Authorizing funds for inventory purchases is this department’s primary role regarding inventory. Inventory is usually the largest asset class on a distribution company’s Balance Sheet. Purchasing determines the needs through forecasting and requisitions, but accounting must pay the bills when they come due. Being a part of the financial planning for this aspect of the material management allows finance to balance the needs of production with what is possible for the company. Unrestrained purchases can put a financial bind on the company’s ability to get funding. Two functions the accounting department serves are:
- Comparing shipping documents for items received against purchase orders and supplier invoices; and
- Overseeing successful completion of the (usually) end-of-year physical inventory count. Accounting is also responsible for tracking the outstanding accounts payables and receivables around inventory.
- Operations approves the budget for materials requested for a period.
- Shipping/Receiving receives shipping documents to compare against bills.
- Purchasing approves funding for purchase requisitions.

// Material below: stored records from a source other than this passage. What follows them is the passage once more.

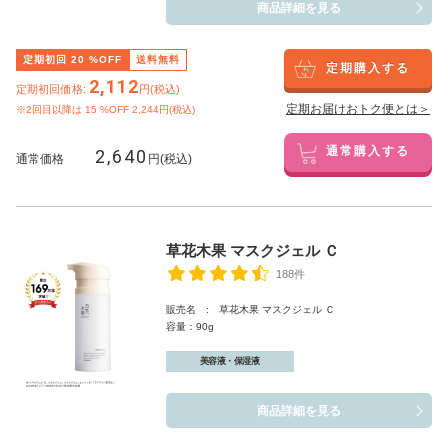
商品詳細を見る
定期初回
20
%OFF
送料無料
定期購入する
2,112
定期初回価格:
円(税込)
定期お届けおトク便とは＞
※2回目以降は
15
%OFF 2,244円(税込)
2,640
通常購入する
通常価格
円(税込)
草花木果 マスクジェル Ｃ
188件
販売名 : 草花木果 マスクジェル Ｃ
容量：90g
美容液・保湿液
商品詳細を見る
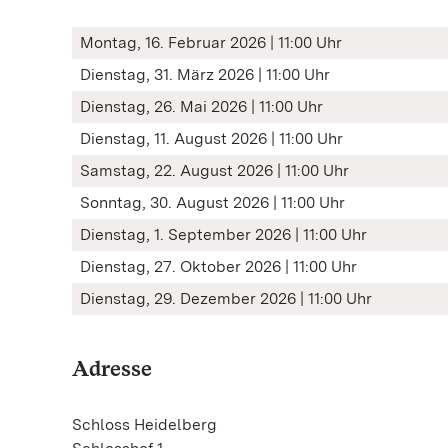
Montag, 16. Februar 2026 | 11:00 Uhr
Dienstag, 31. März 2026 | 11:00 Uhr
Dienstag, 26. Mai 2026 | 11:00 Uhr
Dienstag, 11. August 2026 | 11:00 Uhr
Samstag, 22. August 2026 | 11:00 Uhr
Sonntag, 30. August 2026 | 11:00 Uhr
Dienstag, 1. September 2026 | 11:00 Uhr
Dienstag, 27. Oktober 2026 | 11:00 Uhr
Dienstag, 29. Dezember 2026 | 11:00 Uhr
Adresse
Schloss Heidelberg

Management — Sales & Operations Planning
Cross-Functional Inventory Environment
All members of leadership need to be aware of the operational and financial impacts of inventory control. This usually takes the form of reports, including Sales by Item, Inventory Turns, and Margin reports. It also involves reviewing the overall layout of the warehouse and how the different functional areas are working together as a team.
How do you get the different areas to work together? A long utilized tool in management for controlling the inventory levels is the “Sales & Operations Planning” meeting, or S&OP. The primary members of the meeting are:
- Production and/or warehouse manager, in the case of a distribution company;
- Sales department; and
- A member of accounting.
Staff from these departments start compiling data for their area weeks in advance. Sales determines the projected sales volume, production analyses their current capabilities in terms of manpower and equipment, and finance determines funds availability.
At the S&OP meeting, the sales manager usually leads with the expected or projected sales for the qualifying period, usually the next month or quarter. Production will attempt to match capabilities with the sales projection, and accounting will advise if funds are available to support the operation for that period.
Once the goals have been agreed upon, the company executives sign off on the plan, and actions are put in place in each department to meet the stated goals. The result of this collaboration is that each department knows what to expect for the short-term future, and can plan for the materials and people needed to accomplish it. It also holds everyone accountable to meet their stated goals, and not waffle on unspecific promises.
Inventory management is a process, not a task. While many people have a role in the supply chain, they must all work in unison for the successful completion of the process. Management needs to understand this in order to get total control of the inventory/supply chain process and to make it work within their company.